The solid growth of these rivals spotlights the benefits of granting managers more autonomy, analysts say, although the differences are not always completely clear cut.
Leclerc's price policy is decided at national level and negotiations with national suppliers, advertising and IT budgets are also centralised at Systeme U.
Last year, Carrefour underperformed its local rivals with a 1.5 percent French sales decline against a 0.8 percent drop for Casino. Leclerc grew sales by 7 percent, Intermarche by 7.4 percent and Systeme U by 3.5 percent.
Giving managers more flexibility is only "part of the solution" because Carrefour's hypermarket problems are deeper, said PlanetRetail analyst Gildas Aitamer.
Lower prices are still the most important factor in winning over shoppers with smaller budgets in an economic slump. Reducing the price of essential goods has also been part of Plassat's success.

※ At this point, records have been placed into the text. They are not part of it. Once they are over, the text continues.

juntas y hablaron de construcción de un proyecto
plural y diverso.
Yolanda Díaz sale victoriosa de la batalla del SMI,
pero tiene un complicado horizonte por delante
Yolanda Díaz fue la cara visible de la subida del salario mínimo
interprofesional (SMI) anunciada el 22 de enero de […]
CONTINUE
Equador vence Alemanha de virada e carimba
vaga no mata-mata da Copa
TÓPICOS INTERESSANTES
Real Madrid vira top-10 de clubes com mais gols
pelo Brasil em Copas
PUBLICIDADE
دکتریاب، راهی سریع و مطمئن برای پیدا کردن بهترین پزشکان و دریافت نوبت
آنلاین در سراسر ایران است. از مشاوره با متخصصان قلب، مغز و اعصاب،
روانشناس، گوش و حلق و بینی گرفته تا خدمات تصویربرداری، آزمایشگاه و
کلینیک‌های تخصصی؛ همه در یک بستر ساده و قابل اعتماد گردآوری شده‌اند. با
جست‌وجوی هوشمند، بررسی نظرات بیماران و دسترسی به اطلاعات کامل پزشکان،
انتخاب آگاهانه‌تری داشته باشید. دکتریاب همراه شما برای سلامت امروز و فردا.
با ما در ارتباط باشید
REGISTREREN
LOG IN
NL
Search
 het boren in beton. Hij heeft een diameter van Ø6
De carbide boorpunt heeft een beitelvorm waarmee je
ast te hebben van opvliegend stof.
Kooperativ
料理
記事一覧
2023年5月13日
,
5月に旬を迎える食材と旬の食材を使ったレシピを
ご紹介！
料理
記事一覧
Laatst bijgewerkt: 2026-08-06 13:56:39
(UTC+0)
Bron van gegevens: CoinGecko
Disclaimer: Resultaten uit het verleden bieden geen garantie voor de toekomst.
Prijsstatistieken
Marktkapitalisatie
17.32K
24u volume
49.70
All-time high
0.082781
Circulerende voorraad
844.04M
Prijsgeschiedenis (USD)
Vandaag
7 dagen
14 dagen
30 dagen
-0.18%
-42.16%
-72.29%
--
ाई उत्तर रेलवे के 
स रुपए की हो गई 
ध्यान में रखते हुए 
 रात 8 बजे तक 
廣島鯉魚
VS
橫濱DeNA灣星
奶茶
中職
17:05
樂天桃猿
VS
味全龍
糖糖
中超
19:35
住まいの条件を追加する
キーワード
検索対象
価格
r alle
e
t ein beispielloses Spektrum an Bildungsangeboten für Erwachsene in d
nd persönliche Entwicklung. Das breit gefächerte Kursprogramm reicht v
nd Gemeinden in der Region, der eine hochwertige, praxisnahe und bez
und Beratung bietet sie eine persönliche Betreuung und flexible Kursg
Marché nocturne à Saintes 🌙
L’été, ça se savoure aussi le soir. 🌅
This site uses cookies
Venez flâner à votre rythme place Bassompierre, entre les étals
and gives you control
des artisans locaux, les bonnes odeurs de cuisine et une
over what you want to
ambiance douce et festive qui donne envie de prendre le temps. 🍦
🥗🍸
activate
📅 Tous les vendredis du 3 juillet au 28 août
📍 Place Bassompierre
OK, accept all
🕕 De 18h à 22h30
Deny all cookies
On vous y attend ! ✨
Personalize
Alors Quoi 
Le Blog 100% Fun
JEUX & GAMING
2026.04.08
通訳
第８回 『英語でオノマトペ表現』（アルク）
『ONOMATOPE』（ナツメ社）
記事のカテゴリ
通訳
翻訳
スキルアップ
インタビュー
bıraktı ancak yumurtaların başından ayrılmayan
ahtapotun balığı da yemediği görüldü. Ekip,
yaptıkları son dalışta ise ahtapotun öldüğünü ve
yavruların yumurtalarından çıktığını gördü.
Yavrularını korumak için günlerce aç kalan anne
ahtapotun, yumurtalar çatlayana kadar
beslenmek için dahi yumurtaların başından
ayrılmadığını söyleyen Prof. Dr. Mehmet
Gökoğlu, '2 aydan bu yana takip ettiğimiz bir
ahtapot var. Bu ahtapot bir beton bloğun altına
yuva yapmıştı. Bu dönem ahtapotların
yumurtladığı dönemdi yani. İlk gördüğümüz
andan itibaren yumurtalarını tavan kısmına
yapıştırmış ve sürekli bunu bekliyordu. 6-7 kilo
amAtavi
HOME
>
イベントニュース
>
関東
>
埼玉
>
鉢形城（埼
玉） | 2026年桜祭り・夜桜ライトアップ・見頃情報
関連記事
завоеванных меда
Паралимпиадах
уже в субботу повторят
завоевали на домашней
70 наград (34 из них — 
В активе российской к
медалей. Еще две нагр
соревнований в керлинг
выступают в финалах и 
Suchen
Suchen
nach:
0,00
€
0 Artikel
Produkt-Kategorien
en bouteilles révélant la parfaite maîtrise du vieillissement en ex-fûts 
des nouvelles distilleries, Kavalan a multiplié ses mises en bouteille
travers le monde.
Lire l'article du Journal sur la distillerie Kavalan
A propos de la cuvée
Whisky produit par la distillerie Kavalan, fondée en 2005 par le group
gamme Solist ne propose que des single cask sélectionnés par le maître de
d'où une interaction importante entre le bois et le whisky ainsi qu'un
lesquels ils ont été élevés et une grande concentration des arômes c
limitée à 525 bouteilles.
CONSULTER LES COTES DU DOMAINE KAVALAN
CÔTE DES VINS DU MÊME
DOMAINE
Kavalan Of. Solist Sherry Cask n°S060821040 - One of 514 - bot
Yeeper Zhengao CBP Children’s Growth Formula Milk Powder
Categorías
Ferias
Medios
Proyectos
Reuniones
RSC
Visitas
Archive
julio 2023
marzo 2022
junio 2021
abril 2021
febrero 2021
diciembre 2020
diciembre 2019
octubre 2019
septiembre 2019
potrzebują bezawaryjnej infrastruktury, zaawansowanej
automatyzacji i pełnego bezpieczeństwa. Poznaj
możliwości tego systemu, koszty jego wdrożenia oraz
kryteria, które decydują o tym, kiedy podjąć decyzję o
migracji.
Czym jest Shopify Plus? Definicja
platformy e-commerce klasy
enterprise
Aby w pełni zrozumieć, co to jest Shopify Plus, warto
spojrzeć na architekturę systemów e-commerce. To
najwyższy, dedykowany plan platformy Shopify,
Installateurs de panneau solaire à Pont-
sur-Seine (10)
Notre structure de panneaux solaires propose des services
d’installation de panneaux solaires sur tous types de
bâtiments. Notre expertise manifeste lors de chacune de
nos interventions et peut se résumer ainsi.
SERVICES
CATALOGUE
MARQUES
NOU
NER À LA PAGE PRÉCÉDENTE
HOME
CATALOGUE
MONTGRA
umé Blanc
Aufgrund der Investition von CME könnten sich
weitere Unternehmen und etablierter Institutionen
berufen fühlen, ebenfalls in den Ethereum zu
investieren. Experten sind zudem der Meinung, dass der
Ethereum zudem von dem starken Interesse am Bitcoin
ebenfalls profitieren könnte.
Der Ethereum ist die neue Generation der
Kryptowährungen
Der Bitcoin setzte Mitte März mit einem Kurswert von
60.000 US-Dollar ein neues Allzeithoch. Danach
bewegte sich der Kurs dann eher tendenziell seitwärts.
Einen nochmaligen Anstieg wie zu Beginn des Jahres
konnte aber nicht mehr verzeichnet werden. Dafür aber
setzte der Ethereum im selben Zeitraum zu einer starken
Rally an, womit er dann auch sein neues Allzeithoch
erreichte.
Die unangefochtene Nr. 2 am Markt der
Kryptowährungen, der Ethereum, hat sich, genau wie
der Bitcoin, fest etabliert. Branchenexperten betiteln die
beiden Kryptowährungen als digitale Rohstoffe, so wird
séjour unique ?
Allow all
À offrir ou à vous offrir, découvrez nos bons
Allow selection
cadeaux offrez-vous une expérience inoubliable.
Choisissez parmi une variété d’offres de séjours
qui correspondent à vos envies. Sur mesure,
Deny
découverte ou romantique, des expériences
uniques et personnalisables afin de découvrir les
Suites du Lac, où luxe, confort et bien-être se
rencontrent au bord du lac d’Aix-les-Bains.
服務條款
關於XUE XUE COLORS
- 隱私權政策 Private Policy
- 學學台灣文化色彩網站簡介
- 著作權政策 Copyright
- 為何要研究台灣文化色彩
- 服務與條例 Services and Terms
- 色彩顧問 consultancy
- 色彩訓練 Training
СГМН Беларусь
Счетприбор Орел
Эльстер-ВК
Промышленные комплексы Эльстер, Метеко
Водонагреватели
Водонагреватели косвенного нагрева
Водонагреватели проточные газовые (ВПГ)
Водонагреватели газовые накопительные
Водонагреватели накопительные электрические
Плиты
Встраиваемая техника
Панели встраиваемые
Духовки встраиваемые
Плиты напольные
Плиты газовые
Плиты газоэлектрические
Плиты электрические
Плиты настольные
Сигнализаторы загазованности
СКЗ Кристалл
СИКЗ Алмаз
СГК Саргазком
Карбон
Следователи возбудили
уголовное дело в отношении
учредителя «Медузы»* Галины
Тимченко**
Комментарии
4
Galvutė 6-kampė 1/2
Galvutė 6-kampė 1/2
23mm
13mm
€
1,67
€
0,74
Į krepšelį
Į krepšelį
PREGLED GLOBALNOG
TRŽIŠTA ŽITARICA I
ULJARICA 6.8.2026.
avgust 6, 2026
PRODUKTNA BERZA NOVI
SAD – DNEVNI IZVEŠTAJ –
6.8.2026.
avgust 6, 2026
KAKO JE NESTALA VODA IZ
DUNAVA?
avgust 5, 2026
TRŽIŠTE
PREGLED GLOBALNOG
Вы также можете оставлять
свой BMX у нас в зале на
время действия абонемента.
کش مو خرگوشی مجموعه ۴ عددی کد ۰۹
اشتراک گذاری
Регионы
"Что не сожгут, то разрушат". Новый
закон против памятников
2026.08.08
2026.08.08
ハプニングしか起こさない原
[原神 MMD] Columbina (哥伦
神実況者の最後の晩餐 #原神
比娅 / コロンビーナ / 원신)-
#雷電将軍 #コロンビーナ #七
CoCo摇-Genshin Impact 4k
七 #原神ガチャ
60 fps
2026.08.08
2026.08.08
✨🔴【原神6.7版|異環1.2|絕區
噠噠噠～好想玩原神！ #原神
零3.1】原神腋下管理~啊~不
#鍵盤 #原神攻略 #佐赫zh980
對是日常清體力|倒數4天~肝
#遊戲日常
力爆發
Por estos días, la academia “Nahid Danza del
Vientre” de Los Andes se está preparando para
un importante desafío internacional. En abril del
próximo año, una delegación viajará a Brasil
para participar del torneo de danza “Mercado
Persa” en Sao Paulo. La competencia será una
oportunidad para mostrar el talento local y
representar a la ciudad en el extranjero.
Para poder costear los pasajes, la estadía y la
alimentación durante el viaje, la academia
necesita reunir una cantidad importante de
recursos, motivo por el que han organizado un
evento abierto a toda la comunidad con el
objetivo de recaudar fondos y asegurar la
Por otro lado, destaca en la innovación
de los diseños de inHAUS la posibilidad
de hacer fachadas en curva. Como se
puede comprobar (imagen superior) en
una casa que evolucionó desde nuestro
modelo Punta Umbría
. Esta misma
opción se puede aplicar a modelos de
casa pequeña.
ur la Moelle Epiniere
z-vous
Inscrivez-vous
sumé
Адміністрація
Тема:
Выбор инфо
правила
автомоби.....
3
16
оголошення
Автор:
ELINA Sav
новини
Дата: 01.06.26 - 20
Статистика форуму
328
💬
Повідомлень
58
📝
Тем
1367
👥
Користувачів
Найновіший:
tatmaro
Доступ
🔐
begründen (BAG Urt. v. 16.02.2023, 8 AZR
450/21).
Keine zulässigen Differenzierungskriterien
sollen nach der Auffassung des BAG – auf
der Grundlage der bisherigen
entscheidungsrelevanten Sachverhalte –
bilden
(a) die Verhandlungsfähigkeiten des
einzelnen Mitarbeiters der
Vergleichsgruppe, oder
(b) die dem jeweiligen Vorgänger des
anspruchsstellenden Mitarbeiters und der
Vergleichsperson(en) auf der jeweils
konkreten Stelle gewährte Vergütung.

At the entrance of the Bercy store, there are two trolleys containing 40 staples such as yoghurt, shampoo or detergent with a sign guaranteeing that its prices are below those of nearby rival Auchan.
The price gap is of about 9 euros in favour of the Carrefour trolley worth, a significant difference for French consumers.
"My main criteria is price, that's what I watch out for. Since it was renovated the store has sushi bar and feels more spacious but I don't really care about that. I want to do my shopping as fast as possible," said Malek Mabrouk, 56, a communication executive.
But non-food products such as electronics, which comprise 30 percent of revenue, remain a trouble spot for the company as shoppers cut spending on all but essential goods or go to more specialised stores.
"We need to see more evidence of improvement in the non-food offer to be comfortable that management can retain overall hypermarket attraction and footfall," said Exane BNP analyst John Kershaw in a note on Friday.